Finances

Nouvelle prestation dentaire canadienne : voici combien vous pouvez réclamer

Par : Audrey-Anne Toulgoat

La couverture des soins dentaires est un sujet d’actualité dans toutes les dernières campagnes électorales. Selon le gouvernement canadien Trudeau, plusieurs enfants de familles modestes ne reçoivent pas les soins dentaires nécessaires, malgré le fait que ceux-ci sont partie intégrante de la santé des enfants.

Pour pallier à cette problématique, les parents de familles à plus faibles revenus peuvent soumettre une demande de Prestation dentaire canadienne depuis deux semaines. Cette aide financière sert à couvrir les frais liés aux soins dentaires des enfants de moins de 12 ans.
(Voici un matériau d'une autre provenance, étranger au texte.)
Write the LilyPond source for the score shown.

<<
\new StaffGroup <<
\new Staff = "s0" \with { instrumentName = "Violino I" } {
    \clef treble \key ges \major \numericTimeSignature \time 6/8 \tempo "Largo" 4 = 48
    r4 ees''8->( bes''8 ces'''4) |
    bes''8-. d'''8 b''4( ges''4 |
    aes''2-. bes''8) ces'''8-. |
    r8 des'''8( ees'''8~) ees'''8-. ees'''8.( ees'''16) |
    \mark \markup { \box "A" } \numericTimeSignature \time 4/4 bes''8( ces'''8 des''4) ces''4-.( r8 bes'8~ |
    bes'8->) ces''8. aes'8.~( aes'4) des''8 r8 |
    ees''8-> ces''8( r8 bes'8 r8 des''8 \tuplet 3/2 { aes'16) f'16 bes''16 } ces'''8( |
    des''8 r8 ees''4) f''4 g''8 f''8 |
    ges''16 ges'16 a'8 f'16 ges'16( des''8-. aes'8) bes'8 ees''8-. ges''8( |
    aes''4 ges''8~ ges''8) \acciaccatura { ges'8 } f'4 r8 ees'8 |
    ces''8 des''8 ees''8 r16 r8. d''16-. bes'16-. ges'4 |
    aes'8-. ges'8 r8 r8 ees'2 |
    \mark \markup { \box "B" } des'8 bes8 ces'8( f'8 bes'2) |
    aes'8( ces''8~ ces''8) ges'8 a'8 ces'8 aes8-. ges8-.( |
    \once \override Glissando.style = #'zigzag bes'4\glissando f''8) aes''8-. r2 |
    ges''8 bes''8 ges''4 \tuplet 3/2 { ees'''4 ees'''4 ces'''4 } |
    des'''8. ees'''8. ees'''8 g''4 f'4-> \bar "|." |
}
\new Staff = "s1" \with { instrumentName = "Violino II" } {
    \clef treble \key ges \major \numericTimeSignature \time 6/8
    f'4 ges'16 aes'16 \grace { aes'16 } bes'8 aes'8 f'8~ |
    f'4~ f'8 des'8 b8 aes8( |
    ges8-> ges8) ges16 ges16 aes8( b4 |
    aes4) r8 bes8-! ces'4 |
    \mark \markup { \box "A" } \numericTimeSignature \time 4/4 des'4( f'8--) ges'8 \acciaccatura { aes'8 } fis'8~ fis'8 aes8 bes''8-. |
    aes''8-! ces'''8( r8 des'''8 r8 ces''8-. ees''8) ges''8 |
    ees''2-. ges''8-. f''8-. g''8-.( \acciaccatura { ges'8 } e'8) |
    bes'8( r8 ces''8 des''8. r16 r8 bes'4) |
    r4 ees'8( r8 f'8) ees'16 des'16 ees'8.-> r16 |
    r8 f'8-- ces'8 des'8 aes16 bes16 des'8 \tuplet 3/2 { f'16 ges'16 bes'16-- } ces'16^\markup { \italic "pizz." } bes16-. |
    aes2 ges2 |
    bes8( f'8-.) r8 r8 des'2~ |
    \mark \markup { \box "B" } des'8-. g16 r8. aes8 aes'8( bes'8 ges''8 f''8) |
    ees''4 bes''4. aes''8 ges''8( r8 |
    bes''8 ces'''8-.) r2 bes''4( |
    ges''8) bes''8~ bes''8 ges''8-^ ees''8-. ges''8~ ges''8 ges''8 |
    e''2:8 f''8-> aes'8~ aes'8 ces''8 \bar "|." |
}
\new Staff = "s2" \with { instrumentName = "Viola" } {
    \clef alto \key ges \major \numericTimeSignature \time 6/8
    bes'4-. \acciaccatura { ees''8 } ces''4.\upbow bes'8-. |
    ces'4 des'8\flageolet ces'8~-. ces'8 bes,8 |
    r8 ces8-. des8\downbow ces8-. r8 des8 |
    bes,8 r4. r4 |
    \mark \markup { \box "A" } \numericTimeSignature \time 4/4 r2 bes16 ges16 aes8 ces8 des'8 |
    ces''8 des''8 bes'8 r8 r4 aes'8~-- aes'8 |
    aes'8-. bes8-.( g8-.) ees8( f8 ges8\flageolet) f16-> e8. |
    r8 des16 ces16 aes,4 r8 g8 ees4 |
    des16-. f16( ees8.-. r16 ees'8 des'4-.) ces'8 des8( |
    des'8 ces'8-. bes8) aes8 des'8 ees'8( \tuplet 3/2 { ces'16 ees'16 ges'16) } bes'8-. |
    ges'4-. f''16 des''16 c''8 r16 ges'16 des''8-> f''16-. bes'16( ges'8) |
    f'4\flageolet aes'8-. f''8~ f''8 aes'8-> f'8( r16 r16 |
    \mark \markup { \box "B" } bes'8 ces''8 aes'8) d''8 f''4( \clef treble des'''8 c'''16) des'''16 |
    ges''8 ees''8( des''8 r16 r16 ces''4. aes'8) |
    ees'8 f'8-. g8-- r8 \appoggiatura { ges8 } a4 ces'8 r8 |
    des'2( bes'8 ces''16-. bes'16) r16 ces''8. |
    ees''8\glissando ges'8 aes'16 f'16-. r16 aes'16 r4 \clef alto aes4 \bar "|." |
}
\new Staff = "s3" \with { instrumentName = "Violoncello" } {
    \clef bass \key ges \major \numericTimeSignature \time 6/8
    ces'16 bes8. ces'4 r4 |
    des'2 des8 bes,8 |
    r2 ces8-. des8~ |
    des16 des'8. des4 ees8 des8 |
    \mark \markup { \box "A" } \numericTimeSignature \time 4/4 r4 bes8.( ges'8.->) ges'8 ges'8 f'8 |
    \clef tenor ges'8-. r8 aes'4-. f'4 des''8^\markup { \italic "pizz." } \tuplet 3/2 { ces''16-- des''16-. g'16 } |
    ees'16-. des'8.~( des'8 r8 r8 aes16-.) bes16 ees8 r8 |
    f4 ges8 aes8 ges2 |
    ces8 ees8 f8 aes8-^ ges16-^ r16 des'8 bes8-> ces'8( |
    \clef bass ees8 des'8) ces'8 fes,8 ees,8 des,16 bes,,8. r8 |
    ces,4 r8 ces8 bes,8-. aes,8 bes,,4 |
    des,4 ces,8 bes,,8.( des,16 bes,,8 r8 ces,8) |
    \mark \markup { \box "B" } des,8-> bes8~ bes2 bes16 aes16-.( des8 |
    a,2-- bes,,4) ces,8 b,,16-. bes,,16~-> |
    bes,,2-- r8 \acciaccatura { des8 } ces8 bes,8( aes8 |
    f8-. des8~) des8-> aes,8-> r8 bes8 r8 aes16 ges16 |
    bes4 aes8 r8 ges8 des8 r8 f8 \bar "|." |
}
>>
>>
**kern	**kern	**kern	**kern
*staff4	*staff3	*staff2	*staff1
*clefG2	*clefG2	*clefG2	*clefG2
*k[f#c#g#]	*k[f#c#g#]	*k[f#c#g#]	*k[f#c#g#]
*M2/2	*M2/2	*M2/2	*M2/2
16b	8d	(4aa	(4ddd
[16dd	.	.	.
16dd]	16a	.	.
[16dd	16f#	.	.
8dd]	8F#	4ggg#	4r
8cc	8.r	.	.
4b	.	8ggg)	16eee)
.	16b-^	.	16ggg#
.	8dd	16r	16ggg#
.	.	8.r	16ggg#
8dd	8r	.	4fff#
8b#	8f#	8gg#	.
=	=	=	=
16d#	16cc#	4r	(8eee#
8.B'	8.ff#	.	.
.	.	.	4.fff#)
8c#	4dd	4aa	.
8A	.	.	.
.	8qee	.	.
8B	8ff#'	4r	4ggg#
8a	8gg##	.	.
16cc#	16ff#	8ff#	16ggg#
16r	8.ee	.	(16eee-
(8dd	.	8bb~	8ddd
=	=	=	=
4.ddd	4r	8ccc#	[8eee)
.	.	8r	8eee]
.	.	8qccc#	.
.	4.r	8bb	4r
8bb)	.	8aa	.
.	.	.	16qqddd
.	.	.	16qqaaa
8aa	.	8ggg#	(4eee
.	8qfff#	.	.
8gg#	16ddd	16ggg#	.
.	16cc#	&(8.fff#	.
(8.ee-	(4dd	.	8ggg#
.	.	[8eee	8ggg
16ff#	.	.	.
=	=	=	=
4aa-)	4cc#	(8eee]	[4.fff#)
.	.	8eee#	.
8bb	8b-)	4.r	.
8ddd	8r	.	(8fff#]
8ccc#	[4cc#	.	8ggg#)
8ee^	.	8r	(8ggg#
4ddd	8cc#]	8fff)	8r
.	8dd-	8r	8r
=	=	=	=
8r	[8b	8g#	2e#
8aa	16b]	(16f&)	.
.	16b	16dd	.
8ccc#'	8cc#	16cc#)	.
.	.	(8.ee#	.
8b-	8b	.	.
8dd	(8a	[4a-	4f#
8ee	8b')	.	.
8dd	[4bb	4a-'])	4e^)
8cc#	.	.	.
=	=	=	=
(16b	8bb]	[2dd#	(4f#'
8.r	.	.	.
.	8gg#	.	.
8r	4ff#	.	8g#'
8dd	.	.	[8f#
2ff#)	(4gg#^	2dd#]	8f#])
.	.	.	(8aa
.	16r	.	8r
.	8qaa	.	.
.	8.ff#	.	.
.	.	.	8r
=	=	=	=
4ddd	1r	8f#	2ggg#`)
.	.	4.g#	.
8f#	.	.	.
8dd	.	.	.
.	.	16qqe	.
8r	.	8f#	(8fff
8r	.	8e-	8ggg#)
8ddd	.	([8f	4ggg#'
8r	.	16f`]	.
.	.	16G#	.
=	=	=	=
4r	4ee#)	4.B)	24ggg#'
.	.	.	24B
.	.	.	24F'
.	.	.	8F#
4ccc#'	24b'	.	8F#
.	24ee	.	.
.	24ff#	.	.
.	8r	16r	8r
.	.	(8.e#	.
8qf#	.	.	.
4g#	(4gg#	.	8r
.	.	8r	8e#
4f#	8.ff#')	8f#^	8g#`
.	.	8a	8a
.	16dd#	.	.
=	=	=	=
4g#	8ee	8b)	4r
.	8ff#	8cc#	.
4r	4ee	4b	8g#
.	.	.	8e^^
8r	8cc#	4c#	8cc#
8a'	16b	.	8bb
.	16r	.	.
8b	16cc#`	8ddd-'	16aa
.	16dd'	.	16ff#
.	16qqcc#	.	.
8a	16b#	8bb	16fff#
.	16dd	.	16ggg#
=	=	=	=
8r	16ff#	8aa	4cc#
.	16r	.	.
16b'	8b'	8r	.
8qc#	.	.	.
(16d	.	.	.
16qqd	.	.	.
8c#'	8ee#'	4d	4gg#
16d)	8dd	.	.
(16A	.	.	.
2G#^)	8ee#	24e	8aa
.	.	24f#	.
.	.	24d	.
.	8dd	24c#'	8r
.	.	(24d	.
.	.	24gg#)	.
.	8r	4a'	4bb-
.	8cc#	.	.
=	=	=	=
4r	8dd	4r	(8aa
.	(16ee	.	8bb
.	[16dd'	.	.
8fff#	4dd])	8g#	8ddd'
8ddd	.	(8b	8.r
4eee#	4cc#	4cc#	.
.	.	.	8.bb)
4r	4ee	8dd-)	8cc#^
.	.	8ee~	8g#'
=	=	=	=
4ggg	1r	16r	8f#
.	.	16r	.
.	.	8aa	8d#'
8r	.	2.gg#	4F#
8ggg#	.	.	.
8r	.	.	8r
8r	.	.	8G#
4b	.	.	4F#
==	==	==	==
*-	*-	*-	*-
Ce sont des montants de 260$ à 650$ que chaque enfant pourrait recevoir, en fonction du niveau de revenu familial.

Les critères d’admissibilité

Les familles admissibles à cette prestation sont celles dont les revenus annuels du foyer sont inférieurs à 90 000$.

Les enfants ne doivent pas être couverts par un régime de soins privés ni avoir droit à des remboursements venant d’autres programmes, comme celui de la Régie de l’assurance maladie du Québec. Ce dernier offre cependant une couverture moins complète que celle de la Prestation dentaire canadienne.

Les parents sont invités à présenter une demande sur le site de l’Agence du revenu du Canada (ARC), et recevront les paiements directement dans leur compte.

Toutefois, la période de prestation est temporaire : les enfants auront accès à deux remboursements seulement, et les soins dentaires devront être reçus entre le 1er octobre 2022 et le 30 juin 2023.

Les soins dentaires : un enjeu important

La santé buccodentaire est une partie essentielle de la santé générale des enfants, et le fait que plusieurs familles ne peuvent pas se permettre d’avoir accès à ces soins est problématique.

Les problèmes dentaires peuvent en effet causer de graves ennuis de santé, qui seront plus coûteux, plus douloureux et plus compliqués à régler s’ils ne sont pas traités à temps.